Page images and extracted text:
*** Begin section ***

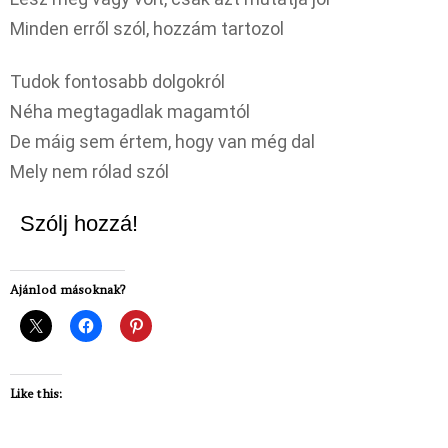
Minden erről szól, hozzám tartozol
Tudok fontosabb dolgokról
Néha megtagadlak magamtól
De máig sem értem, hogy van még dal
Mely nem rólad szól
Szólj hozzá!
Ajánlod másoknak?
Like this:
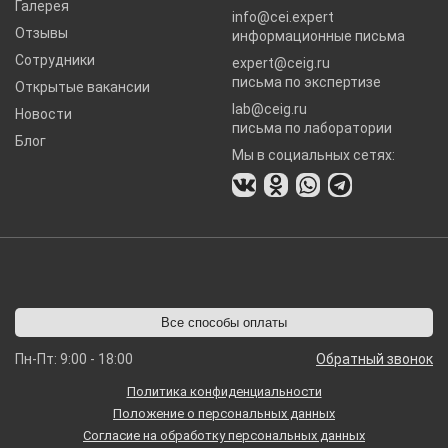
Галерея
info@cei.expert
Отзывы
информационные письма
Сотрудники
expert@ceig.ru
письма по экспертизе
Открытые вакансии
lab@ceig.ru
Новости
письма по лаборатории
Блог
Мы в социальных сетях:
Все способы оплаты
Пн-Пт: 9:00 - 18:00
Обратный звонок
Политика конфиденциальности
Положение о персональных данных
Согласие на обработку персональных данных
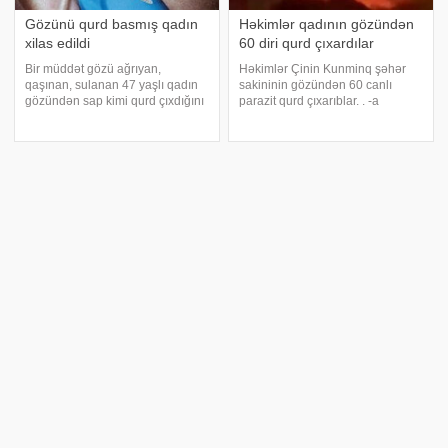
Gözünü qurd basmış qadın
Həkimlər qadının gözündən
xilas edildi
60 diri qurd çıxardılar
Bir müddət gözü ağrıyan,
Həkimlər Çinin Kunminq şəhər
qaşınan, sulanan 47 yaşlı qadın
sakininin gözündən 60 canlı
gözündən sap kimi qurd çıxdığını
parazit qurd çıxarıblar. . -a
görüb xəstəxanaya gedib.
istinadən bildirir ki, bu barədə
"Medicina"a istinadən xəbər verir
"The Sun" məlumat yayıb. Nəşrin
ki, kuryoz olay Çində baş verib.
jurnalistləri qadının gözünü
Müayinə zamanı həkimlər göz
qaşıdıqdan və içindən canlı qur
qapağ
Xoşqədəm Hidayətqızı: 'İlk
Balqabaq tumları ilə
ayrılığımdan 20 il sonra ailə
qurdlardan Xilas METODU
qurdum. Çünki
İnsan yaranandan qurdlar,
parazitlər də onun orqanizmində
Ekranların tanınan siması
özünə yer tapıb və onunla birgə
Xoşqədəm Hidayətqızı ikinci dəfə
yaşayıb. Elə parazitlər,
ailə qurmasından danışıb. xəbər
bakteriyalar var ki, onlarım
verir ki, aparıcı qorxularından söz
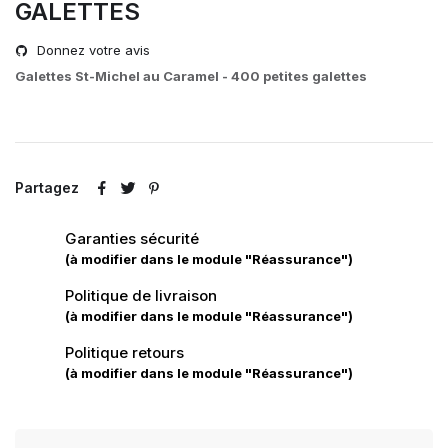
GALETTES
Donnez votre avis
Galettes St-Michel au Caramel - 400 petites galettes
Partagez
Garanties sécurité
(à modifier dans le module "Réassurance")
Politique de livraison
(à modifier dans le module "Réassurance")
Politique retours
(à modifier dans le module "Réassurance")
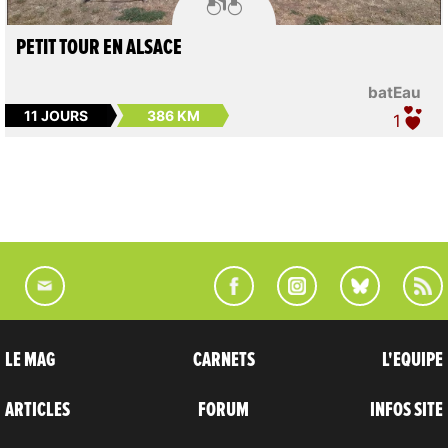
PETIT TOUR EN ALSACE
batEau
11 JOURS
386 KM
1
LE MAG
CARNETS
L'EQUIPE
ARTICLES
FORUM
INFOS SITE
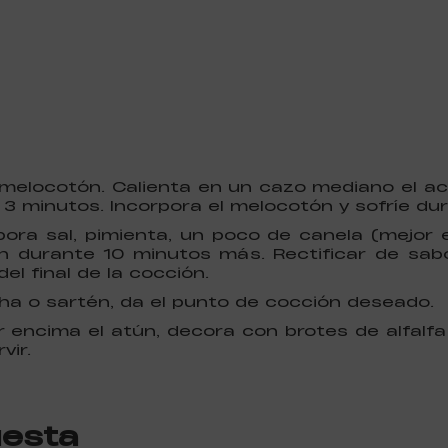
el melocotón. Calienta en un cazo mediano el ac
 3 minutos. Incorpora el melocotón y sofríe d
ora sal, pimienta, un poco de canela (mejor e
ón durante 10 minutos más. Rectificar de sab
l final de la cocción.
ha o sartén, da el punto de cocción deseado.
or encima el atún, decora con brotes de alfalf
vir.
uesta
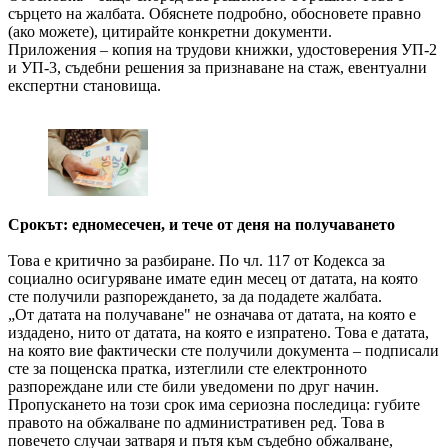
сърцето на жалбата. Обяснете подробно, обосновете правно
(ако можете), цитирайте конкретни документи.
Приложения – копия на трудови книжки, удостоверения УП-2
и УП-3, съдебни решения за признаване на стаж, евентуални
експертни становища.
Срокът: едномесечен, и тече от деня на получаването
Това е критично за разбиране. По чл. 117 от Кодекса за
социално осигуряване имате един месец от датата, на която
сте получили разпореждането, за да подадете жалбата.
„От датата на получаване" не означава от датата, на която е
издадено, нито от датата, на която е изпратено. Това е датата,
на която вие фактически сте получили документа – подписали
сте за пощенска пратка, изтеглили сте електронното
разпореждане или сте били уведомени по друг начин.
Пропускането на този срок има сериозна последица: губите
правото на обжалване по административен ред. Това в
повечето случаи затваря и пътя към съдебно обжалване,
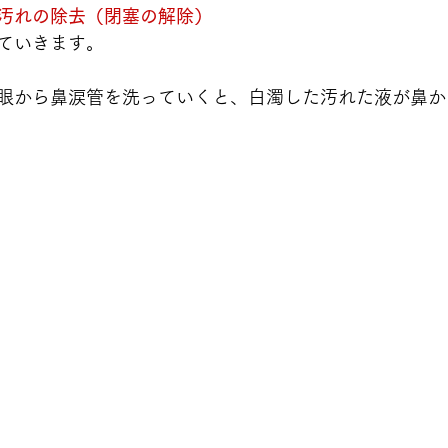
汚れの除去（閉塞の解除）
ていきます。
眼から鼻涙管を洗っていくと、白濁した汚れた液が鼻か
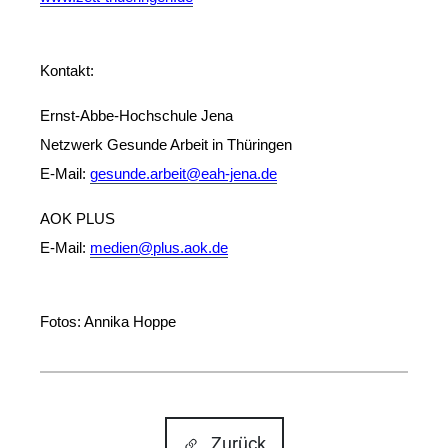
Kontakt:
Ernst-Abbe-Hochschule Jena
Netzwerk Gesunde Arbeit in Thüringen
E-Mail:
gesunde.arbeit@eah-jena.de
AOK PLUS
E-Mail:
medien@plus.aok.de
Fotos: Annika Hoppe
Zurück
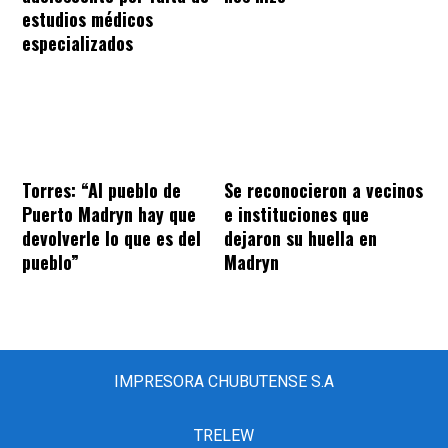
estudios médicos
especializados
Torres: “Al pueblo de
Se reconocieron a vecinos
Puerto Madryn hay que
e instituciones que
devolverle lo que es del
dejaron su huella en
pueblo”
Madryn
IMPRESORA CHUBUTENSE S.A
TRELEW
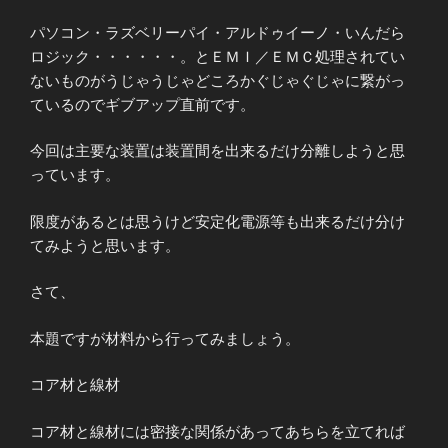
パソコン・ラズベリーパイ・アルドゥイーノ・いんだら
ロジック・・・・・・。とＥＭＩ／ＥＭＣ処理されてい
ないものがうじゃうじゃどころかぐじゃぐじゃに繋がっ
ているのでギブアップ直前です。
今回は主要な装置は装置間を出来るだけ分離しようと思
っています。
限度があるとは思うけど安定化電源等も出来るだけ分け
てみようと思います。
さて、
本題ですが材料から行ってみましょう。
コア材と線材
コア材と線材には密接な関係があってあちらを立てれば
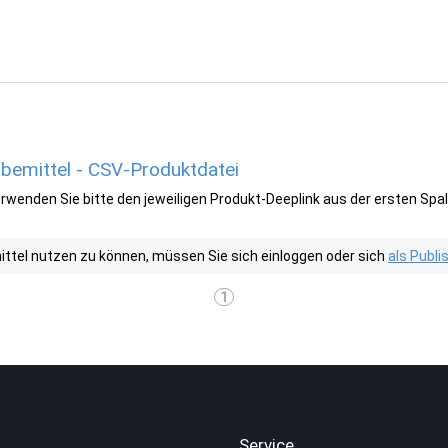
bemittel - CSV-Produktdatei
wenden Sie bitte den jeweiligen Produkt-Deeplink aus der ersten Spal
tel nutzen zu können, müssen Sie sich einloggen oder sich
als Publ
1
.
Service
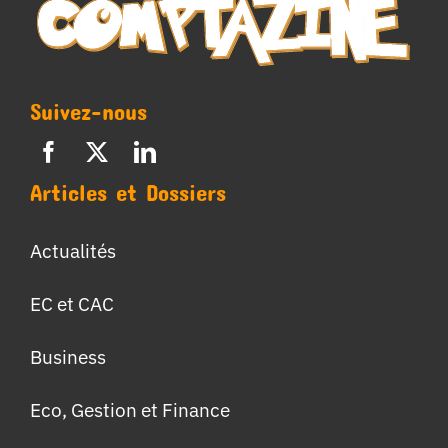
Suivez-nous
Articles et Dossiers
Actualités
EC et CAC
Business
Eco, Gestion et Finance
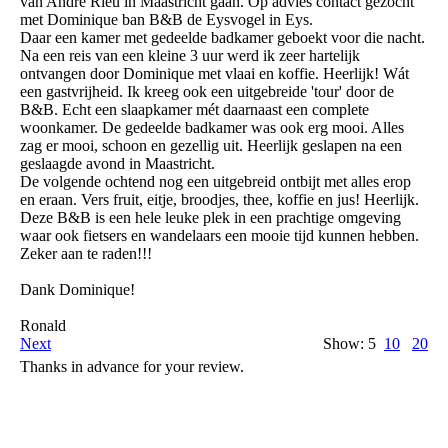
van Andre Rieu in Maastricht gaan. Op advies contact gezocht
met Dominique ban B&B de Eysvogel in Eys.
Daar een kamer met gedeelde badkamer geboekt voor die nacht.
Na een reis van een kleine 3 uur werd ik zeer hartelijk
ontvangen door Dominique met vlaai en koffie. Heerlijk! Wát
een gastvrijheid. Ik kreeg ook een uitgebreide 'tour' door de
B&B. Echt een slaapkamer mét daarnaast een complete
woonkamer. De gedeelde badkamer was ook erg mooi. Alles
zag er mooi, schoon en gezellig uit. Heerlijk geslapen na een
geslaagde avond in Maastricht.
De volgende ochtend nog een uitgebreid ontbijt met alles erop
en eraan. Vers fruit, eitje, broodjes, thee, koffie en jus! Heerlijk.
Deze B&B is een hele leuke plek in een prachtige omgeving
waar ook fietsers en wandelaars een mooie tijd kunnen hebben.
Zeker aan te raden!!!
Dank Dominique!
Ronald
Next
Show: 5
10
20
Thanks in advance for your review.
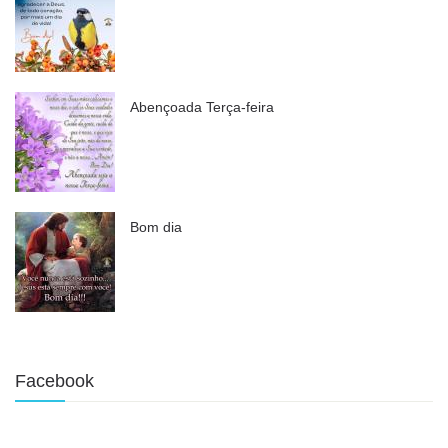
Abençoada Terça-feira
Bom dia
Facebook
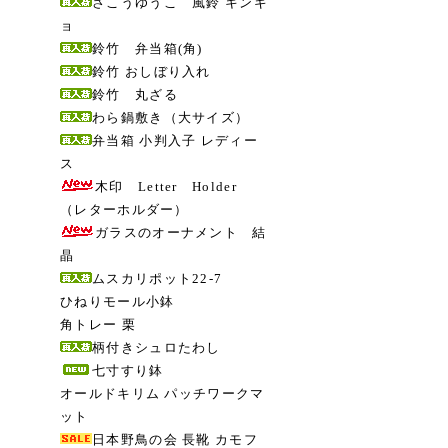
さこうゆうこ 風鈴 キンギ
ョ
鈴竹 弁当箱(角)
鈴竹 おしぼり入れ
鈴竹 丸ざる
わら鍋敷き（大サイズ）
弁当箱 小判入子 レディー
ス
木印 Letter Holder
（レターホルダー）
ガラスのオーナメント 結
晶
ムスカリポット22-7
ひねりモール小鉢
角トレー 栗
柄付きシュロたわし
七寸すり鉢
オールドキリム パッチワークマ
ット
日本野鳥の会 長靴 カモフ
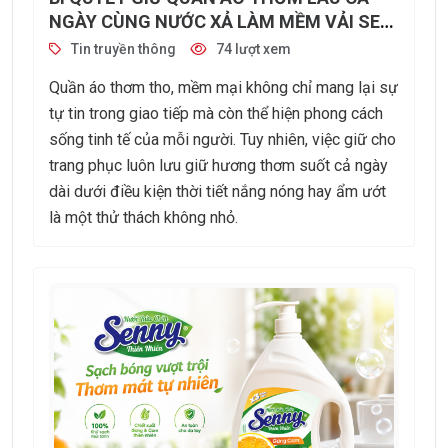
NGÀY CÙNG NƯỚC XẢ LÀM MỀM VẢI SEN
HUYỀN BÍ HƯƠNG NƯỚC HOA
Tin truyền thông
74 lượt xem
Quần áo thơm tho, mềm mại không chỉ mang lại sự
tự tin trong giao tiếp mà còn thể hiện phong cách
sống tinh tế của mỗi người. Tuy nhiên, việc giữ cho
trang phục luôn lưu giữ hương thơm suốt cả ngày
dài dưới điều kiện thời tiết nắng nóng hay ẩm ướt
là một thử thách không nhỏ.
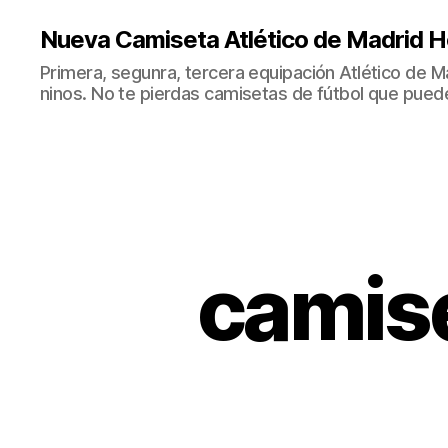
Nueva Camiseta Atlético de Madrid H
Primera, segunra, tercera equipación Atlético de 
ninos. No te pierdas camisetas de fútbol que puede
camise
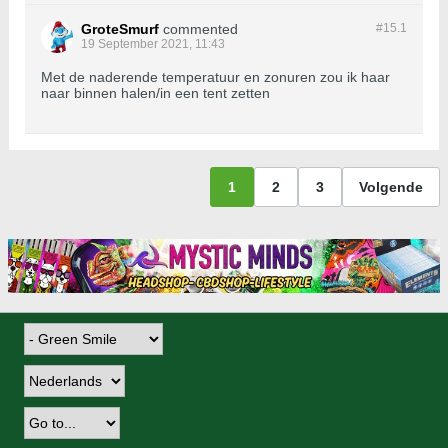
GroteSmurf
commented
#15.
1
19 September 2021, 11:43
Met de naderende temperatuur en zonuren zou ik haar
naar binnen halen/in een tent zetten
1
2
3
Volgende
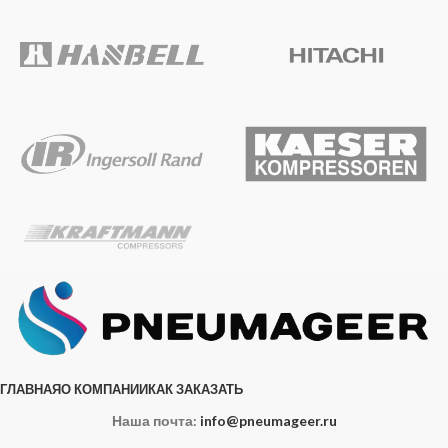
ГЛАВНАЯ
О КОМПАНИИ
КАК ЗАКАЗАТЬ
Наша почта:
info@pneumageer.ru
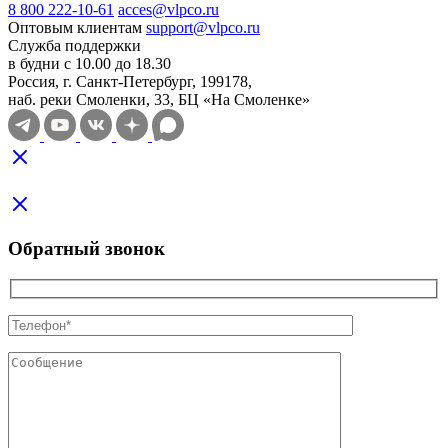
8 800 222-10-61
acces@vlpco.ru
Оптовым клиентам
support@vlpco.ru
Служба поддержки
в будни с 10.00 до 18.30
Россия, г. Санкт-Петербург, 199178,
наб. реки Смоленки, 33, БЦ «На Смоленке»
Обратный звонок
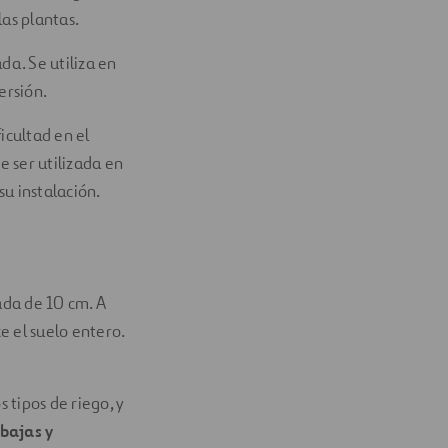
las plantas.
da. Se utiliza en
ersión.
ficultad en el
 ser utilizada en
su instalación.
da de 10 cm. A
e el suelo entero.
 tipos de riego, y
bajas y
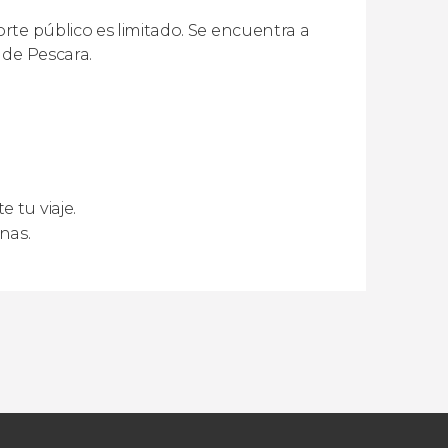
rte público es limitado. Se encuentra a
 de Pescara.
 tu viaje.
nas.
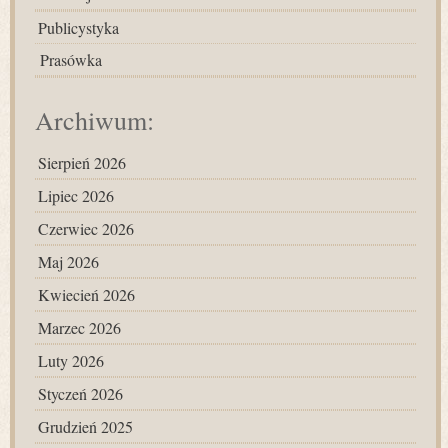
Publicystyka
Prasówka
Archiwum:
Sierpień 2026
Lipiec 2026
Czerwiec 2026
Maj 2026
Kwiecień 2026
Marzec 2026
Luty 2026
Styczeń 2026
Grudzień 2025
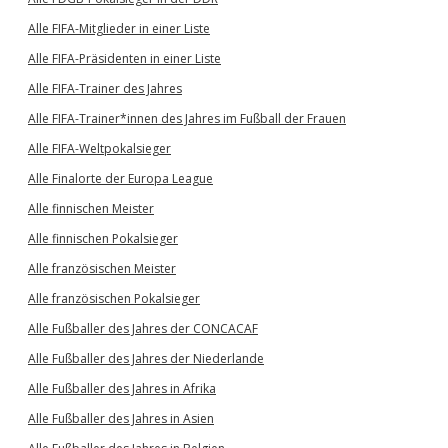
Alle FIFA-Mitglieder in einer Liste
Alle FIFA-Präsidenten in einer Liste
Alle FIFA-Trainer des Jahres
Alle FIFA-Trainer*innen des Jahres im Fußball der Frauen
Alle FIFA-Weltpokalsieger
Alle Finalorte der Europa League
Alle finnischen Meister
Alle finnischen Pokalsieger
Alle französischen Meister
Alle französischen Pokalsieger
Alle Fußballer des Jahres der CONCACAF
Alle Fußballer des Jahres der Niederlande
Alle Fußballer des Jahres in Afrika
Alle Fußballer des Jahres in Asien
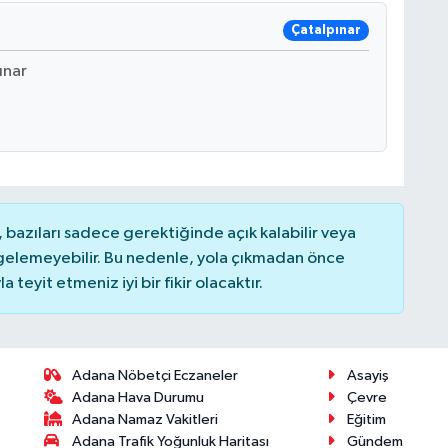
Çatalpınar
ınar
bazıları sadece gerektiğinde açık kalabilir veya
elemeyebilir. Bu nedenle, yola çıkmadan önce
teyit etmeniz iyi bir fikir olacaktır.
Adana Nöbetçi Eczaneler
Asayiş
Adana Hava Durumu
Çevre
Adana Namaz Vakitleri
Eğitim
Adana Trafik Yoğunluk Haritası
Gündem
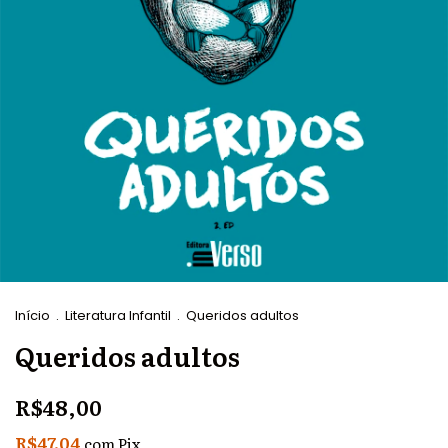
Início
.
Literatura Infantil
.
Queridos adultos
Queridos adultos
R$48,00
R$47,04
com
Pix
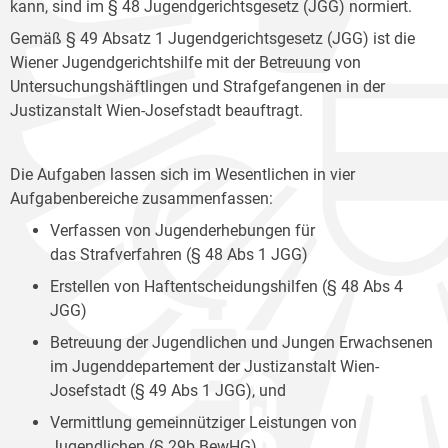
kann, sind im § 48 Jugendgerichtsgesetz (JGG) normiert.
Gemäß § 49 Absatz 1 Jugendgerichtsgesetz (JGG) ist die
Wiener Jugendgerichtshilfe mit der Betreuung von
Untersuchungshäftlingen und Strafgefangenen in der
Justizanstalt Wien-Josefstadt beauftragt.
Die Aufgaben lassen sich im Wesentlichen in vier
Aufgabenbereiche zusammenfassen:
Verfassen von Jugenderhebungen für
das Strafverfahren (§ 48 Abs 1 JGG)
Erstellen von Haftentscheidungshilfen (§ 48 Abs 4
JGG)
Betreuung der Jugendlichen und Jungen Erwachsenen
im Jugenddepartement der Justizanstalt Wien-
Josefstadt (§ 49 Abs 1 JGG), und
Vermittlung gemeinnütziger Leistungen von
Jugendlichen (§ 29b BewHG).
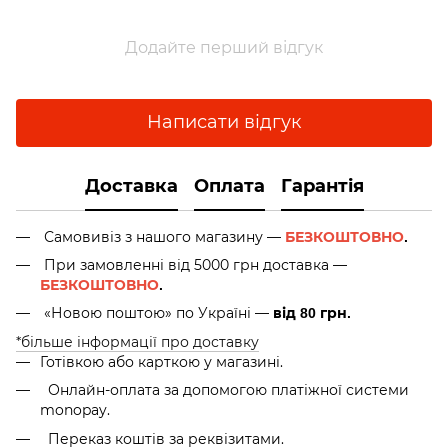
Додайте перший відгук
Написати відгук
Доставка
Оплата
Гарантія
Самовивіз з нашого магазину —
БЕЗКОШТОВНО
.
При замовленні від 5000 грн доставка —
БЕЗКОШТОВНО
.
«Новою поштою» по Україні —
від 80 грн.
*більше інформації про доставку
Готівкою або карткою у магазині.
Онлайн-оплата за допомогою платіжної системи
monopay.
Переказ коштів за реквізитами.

*** End section ***

Output the lines of the material from the line containing "パソコン・ラズベリーパイ・アルドゥイーノ・いんだら" through the line containing "Eco, Gestion et Finance" as a Markdown table with the columns Row and Text line. Leave out the pictures and any blank lines.

§ YOUR SOLUTION
| Row | Text line |
|---|---|
| 1 | パソコン・ラズベリーパイ・アルドゥイーノ・いんだら |
| 2 | ロジック・・・・・・。とＥＭＩ／ＥＭＣ処理されてい |
| 3 | ないものがうじゃうじゃどころかぐじゃぐじゃに繋がっ |
| 4 | ているのでギブアップ直前です。 |
| 5 | 今回は主要な装置は装置間を出来るだけ分離しようと思 |
| 6 | っています。 |
| 7 | 限度があるとは思うけど安定化電源等も出来るだけ分け |
| 8 | てみようと思います。 |
| 9 | さて、 |
| 10 | 本題ですが材料から行ってみましょう。 |
| 11 | コア材と線材 |
| 12 | コア材と線材には密接な関係があってあちらを立てれば |
| 13 | bemittel - CSV-Produktdatei |
| 14 | wenden Sie bitte den jeweiligen Produkt-Deeplink aus der ersten Spal |
| 15 | tel nutzen zu können, müssen Sie sich einloggen oder sich |
| 16 | als Publ |
| 17 | 1 |
| 18 | . |
| 19 | Service |
| 20 | Suivez-nous |
| 21 | Articles et Dossiers |
| 22 | Actualités |
| 23 | EC et CAC |
| 24 | Business |
| 25 | Eco, Gestion et Finance |